[Dataset entries]
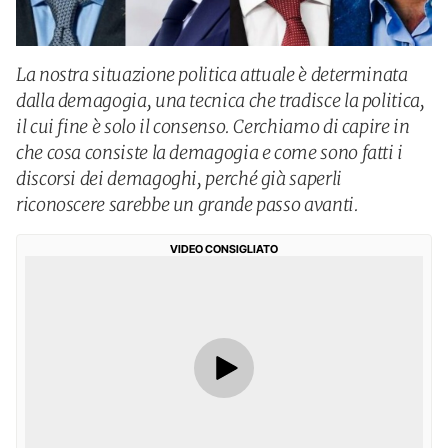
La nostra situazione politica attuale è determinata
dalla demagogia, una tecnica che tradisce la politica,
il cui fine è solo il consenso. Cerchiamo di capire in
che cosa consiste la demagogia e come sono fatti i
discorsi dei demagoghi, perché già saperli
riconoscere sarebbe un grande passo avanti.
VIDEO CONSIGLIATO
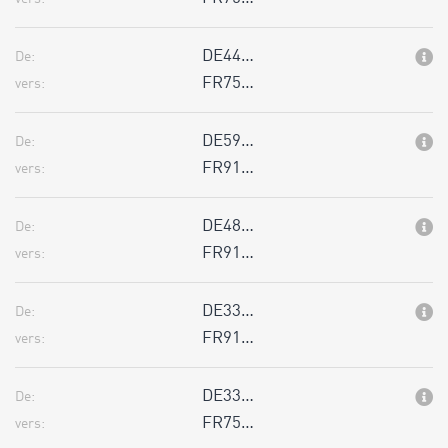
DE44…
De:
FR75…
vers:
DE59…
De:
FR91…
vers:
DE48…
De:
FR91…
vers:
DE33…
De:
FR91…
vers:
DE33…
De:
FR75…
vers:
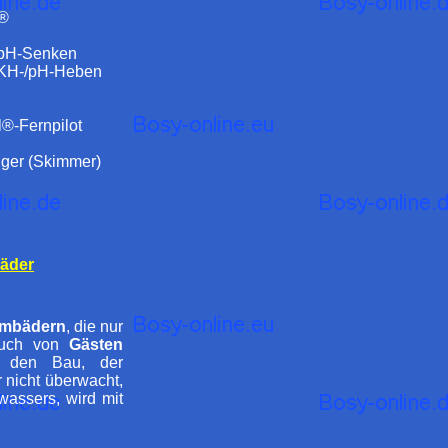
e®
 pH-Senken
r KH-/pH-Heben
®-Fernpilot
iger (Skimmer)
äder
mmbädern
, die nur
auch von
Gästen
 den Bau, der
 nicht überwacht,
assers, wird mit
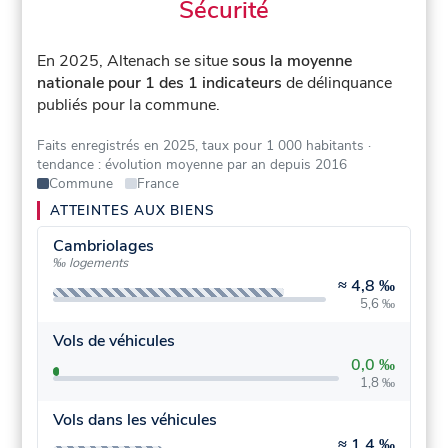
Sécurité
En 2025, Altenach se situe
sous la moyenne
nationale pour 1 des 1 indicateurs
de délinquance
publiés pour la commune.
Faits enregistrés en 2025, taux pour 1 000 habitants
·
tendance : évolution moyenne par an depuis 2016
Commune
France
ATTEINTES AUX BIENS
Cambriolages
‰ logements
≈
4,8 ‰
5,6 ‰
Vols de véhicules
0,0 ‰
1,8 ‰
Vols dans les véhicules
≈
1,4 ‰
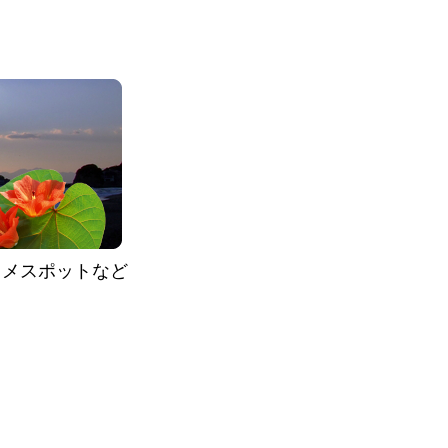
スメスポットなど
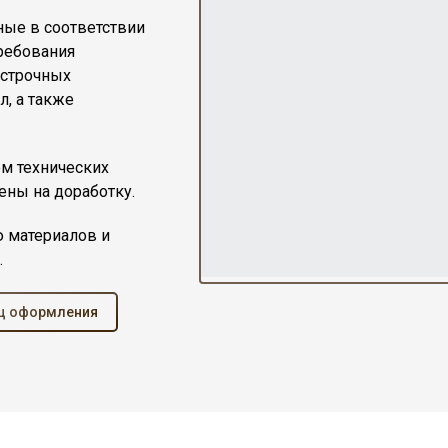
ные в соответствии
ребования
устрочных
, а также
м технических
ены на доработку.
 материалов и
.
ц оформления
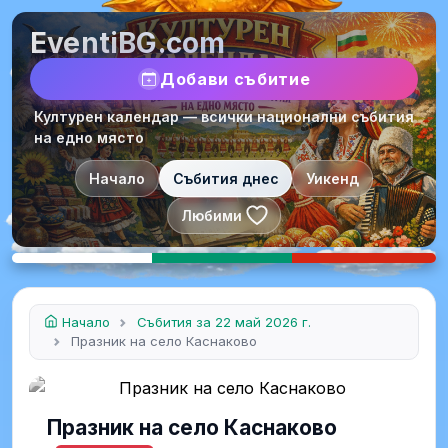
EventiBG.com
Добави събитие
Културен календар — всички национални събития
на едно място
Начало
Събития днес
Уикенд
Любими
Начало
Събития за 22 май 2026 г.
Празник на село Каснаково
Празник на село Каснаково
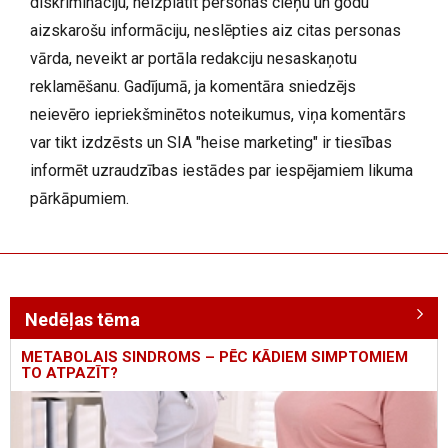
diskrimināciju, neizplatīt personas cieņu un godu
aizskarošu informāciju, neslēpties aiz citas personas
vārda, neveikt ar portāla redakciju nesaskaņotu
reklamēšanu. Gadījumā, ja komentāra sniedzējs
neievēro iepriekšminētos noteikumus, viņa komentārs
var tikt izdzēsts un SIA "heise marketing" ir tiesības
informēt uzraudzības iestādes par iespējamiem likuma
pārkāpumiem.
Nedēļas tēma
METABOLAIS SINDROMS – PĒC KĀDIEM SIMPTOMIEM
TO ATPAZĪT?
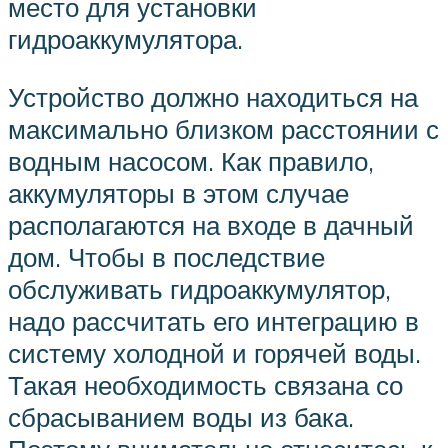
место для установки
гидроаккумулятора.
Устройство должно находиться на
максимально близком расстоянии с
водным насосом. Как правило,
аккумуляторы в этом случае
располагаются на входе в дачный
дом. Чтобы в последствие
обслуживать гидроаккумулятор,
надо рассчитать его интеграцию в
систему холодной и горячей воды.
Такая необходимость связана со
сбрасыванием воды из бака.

Aim of the task: Each line between the one holding "ены на доработку." and the one holding "аккумуляторы в этом случае", inclusive, should be copied exactly as it appears above, and pictures should be omitted.

The answer:
ены на доработку.
 материалов и
.
ц оформления
EventiBG.com
Добави събитие
Културен календар — всички национални събития
на едно място
Начало
Събития днес
Уикенд
Любими
Начало
Събития за 22 май 2026 г.
Празник на село Каснаково
Празник на село Каснаково
diskrimināciju, neizplatīt personas cieņu un godu
aizskarošu informāciju, neslēpties aiz citas personas
vārda, neveikt ar portāla redakciju nesaskaņotu
reklamēšanu. Gadījumā, ja komentāra sniedzējs
neievēro iepriekšminētos noteikumus, viņa komentārs
var tikt izdzēsts un SIA "heise marketing" ir tiesības
informēt uzraudzības iestādes par iespējamiem likuma
pārkāpumiem.
Nedēļas tēma
METABOLAIS SINDROMS – PĒC KĀDIEM SIMPTOMIEM
TO ATPAZĪT?
место для установки
гидроаккумулятора.
Устройство должно находиться на
максимально близком расстоянии с
водным насосом. Как правило,
аккумуляторы в этом случае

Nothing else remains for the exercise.